Mientras tanto, la capacidad de los japoneses de defenderse cayó en picado. Las industrias quedaron paralizadas y muchos civiles huyeron al campo. Las tormentas de fuego eran un peligro tan real y tan cercano que la moral se hundió. El efecto buscado se consiguió sin duda alguna. Y para clarificar lo que había sucedido en aquella noche, el XXI Mando de Bombarderos emitió un comunicado en el que aseveraba que «El objetivo de estos ataques no era bombardear indiscriminadamente a la población civil. Por el contrario, el objetivo era destruir los blancos industriales y estratégicos concentrados en las áreas urbanas». Lo curiosamente macabro es que tenían razón. Más aún, quizás debería reflexionarse lo que aquello quiso decir. Ni más ni menos que este terrible Bombardeo de Tokio preparó a los militares, a los políticos y a la población norteamericana para el nuevo escenario que se avecinaba en Hiroshima y Nagasaki.
Especificaciones Boeing B-29A Superfortress:
- Origen: Boeing Airplane Company.
- Planta motriz: Cuatro motores radiales de 18 cilindros en doble estrella y turbocompresores accionados por los gases de escape Wright R-3350-23 Duplex Cyclone, refrigerados por aire, de 2.200 hp. al despegue cada uno.
- Dimensiones: Envergadura: 43,5 m. Longitud: 30,2 m. Altura: 8,46 m.
- Pesos: Vacío: 33.795 kg. Máximo al despegue: 61.240 kg.
- Prestaciones: Velocidad Máxima: 575 km/h. Velocidad de crucero: 467 km/h. Velocidad de trepada: 4,6 m/s. Techo de servicio: 10.973 m. Alcance en combate: 5.230 km. Alcance en ferry: 9.000 km.

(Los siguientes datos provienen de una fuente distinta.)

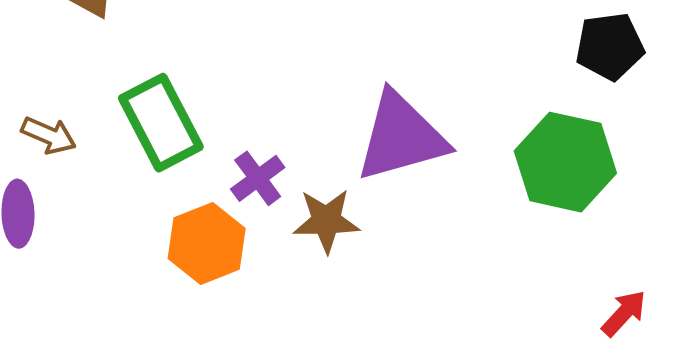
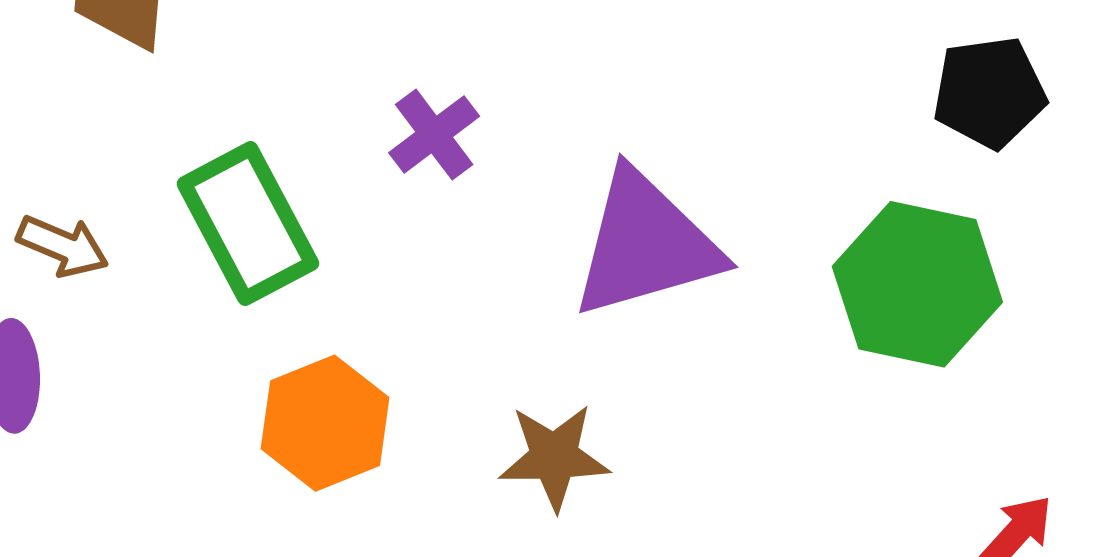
purple cross: (258, 178) -> (434, 134), moved
brown star: (326, 221) -> (554, 457), moved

- Armamento: Torreta accionada eléctricamente con cuatro ametralladoras Browning M2 de 12.7 mm sobre el morro. Torretas con dos ametralladoras de 12.7 mm cada una en posición posterior dorsal y posterior ventral y dos ametralladoras de 12.7 mm y un cañón M2 de 20 mm en posición de cola. Carga máxima de bombas: 9.000 kg en bodegas internas.
- Tripulación: 10-14.
Bibliografía consultada:
Angelucci, E.; Matricardi, P. (1979). Aviones de todo el mundo. Tomo IV: La Segunda Guerra Mundial (II parte). Madrid: Espasa-Calpe.
Berger, C. (1976). B-29. La superfortaleza. Madrid: Editorial San Martín.
Dorr, R.F. (2002). B-29 Superfortress Units of World War II. Oxford: Osprey Publishing Ltd.
Hastings, M. (2008). Némesis. Barcelona: Editorial Crítica.
Mondey, D. (1996). American Aircraft of World War II. Londres: Chancellor Press.
VV.AA. (1986). Guía ilustrada de bombarderos de la Segunda Guerra Mundial (I). Barcelona: Ediciones Orbis.
Wheeler, K. (2009). Bombarderos sobre Japón. Barcelona: Ediciones Folio.